A top restaurant critic who took football legend Gary Lineker to a Somerset restaurant has praised it in a review. The Times’ Giles Coren took the Match of the Day presenter and former football player for a meal at the Michelin starred restaurant, Osip ‘2.0’, in Bruton.

Osip initially opened at Number One Bruton in 2019 but is now located in an 18th century building near a tranquil pine forest. It’s run by chef Merlin Labron-Johnson, who formerly owned Portland in London, which Coren called ‘a perfect restaurant’ when it opened in 2015.

The critic visited the restaurant’s new location with an ‘old friend’ Jonathan Downey, the former CEO of Manchester United, Ed Woodward, and Gary Lineker – the day before the announcement of his departure from Match of the Day last month.

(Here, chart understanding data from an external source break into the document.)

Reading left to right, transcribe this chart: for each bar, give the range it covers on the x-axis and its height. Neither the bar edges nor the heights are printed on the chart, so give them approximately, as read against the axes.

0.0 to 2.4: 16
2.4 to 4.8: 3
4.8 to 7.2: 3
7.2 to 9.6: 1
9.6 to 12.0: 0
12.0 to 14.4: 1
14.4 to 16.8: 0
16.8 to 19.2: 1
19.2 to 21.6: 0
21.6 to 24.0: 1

Gary Lineker presents prior to The Emirates FA Cup Semi-Final
File photo of Gary Linker, who visited Osip in Somerset recently (Image: Shaun Botterill/Getty Images)

Coren described the 18th century building as being “white-washed to an ethereal, ghost-like presence in the misty countryside”. He also praised the “super-modern” show kitchen, the cosy log fires, and the young staff “bustling about in charmingly ill-fitting whites in a way that simply screams ‘World’s 50 Best’.”

The group chose to dine from the long and ever changing £125 set menu which is said to ‘evolve daily and is an expression of the Somerset landscape, using produce grown by the team on [Osip’s] nearby farm’.

After indulging in several dishes, Coren gave Osip an overall rating of nine and described it as being a ‘top place’, where you can stay the night, wander the gardens, tour the kitchen, and ‘do it all again for dinner and then breakfast’.

Restaurant critic Giles Coren (Image: PA)

While Merlin Labron-Johnson’s influences as a chef are international, his menu at Osip is proudly ‘hyper-local’. In an age of concern over the environmental impact of imported food with high air miles, Osip sources 85% of its produce between two farms, orchards, and ten beehives. The Bruton community has also gifted Osip surplus fruit, wild foraged mushrooms, and land to help the restaurant stay as local as possible.

The menu is also changed regularly to account for the different ingredients that grow in different seasons. A representative for Osip said: “This connection to land is paramount to the ethos at Osip, and Merlin has produced a gardening rota for both kitchen and front-of-house staff to spend time working with the farmers in the fields. The farm also includes the location of 10 beehives that secures a single-apiary supply of seasonal honey.”